Shoplifters: movie about purity

shoplifters

Shoplifters is a movie about purity of characters and personalities. I didn’t know I like Japanese movies but now I know. Shoplifters is a wonderful work of art. If you do not know whether you like Japanese movies, go there – because you do like them. You certainly like Shoplifters.

Shoplifters starts with the ‘finding’ of a little girl, a 4 or 5 year old kid that is suffering from violence in her family. She is happy to go with her finders and live in their place. It is an environment of love and respect. In her new family, people are careful in handling each other’s feelings. Her new grandmother takes care of her food and clothing. A boy, maybe 8 or 10 years old, is there to do games with her, to show her around in her new world and indeed… to teach her how to work in shoplifting.

Nobody in the little girl’s new family is really family – as the story unfolds, it becomes clear that every family member has its own history – and its own grief and failure. Very strong in this movie are the images shown: feelings are not explained but filmed. The emotion derives from what you see. With shortcoming and weakness comes nevertheless a transcendent purity. The characters are not perfect but very honest and absolutely fair in their behaviour; much more than in the world of the average.

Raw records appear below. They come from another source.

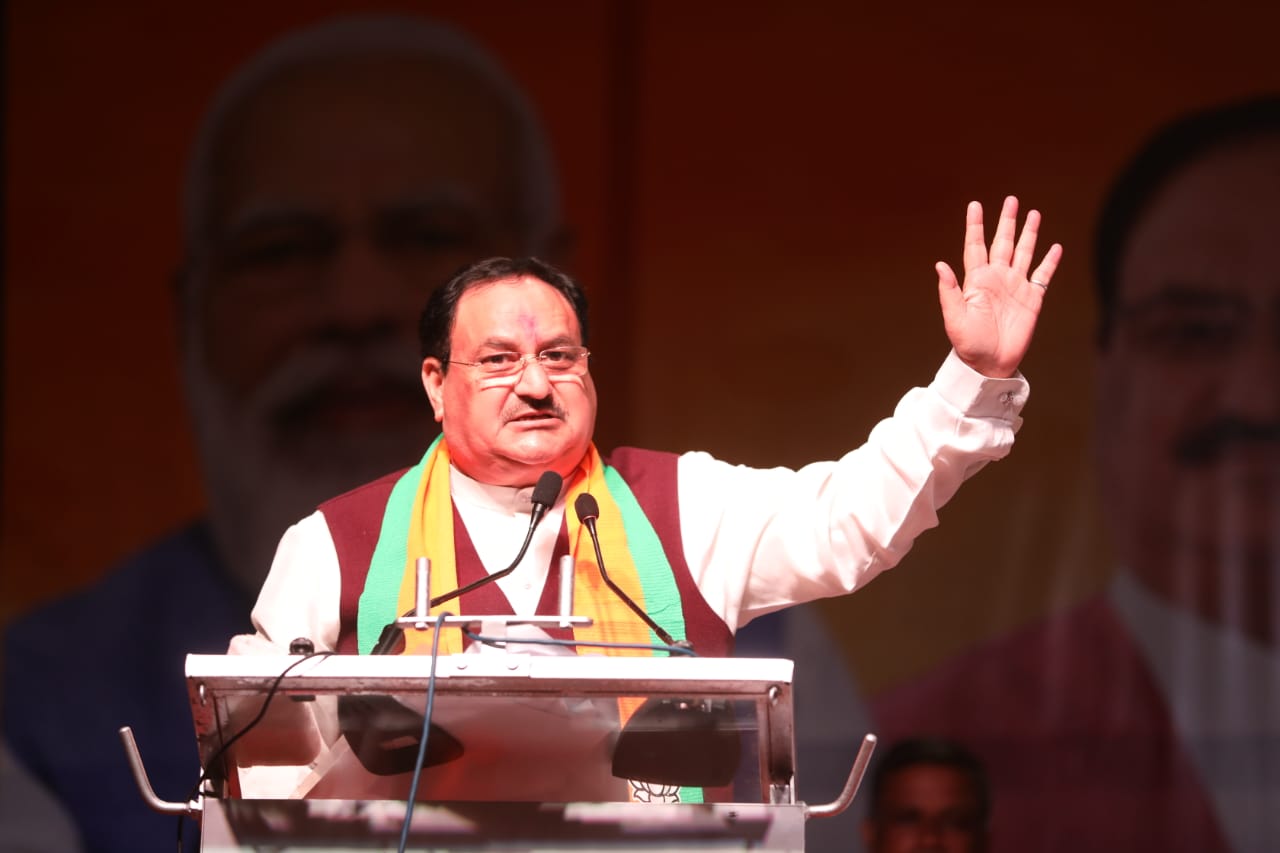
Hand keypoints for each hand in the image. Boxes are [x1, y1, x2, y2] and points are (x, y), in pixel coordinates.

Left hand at [937, 195, 1062, 377]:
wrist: (989, 364)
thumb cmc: (968, 344)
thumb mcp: (954, 318)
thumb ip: (949, 291)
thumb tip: (939, 265)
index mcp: (976, 280)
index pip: (975, 246)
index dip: (975, 226)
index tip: (975, 205)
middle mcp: (997, 279)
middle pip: (1002, 243)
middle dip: (1006, 222)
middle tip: (1011, 200)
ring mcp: (1015, 287)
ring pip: (1024, 253)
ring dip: (1028, 234)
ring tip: (1033, 214)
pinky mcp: (1032, 299)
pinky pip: (1043, 276)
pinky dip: (1050, 262)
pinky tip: (1055, 247)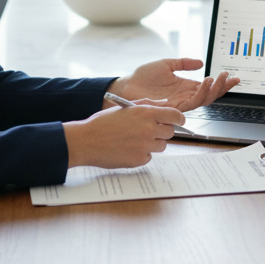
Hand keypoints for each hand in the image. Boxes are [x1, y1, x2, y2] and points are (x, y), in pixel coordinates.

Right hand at [64, 104, 183, 168]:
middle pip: (170, 132)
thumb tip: (165, 103)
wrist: (86, 141)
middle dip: (163, 131)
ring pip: (161, 145)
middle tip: (149, 130)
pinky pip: (149, 156)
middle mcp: (148, 129)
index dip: (179, 119)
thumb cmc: (103, 123)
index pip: (175, 116)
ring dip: (153, 143)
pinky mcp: (139, 159)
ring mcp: (145, 146)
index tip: (178, 121)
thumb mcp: (125, 107)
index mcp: (145, 113)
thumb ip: (148, 104)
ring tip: (135, 139)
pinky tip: (128, 148)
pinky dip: (142, 154)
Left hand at [106, 58, 239, 112]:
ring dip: (213, 89)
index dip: (222, 83)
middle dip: (222, 87)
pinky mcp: (174, 106)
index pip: (208, 87)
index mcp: (186, 86)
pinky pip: (192, 102)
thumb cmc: (143, 77)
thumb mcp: (166, 64)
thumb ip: (184, 63)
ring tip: (217, 78)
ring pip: (204, 100)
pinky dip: (201, 93)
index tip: (233, 76)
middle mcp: (185, 96)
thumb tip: (201, 62)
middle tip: (230, 77)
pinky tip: (205, 82)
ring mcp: (180, 102)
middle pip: (210, 95)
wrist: (126, 87)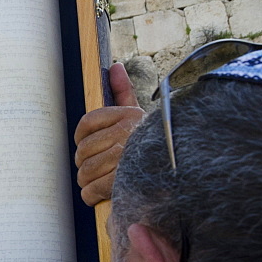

When the movie ends, it is the little girl that pays the price. The officials find her and bring her back to her original family, where she was treated badly. She is unhappy and very lonely in the end of the movie. She pays the price of the general myth that a girl needs her mother and that she is best off in her ‘own’ family, much better than in a family of shoplifters. Japanese society is ruthless towards kids in order to uphold the myth of nice families who are the cornerstone of society. It has a certain, idealist, perception of a family and is blind towards the true meaning families can have. Is that only Japanese society or also yours?

Go see this movie. It is something completely else. Uncomparable to other movies. A combination of art, beauty, emotion, societal relevance, love and excellent story-telling.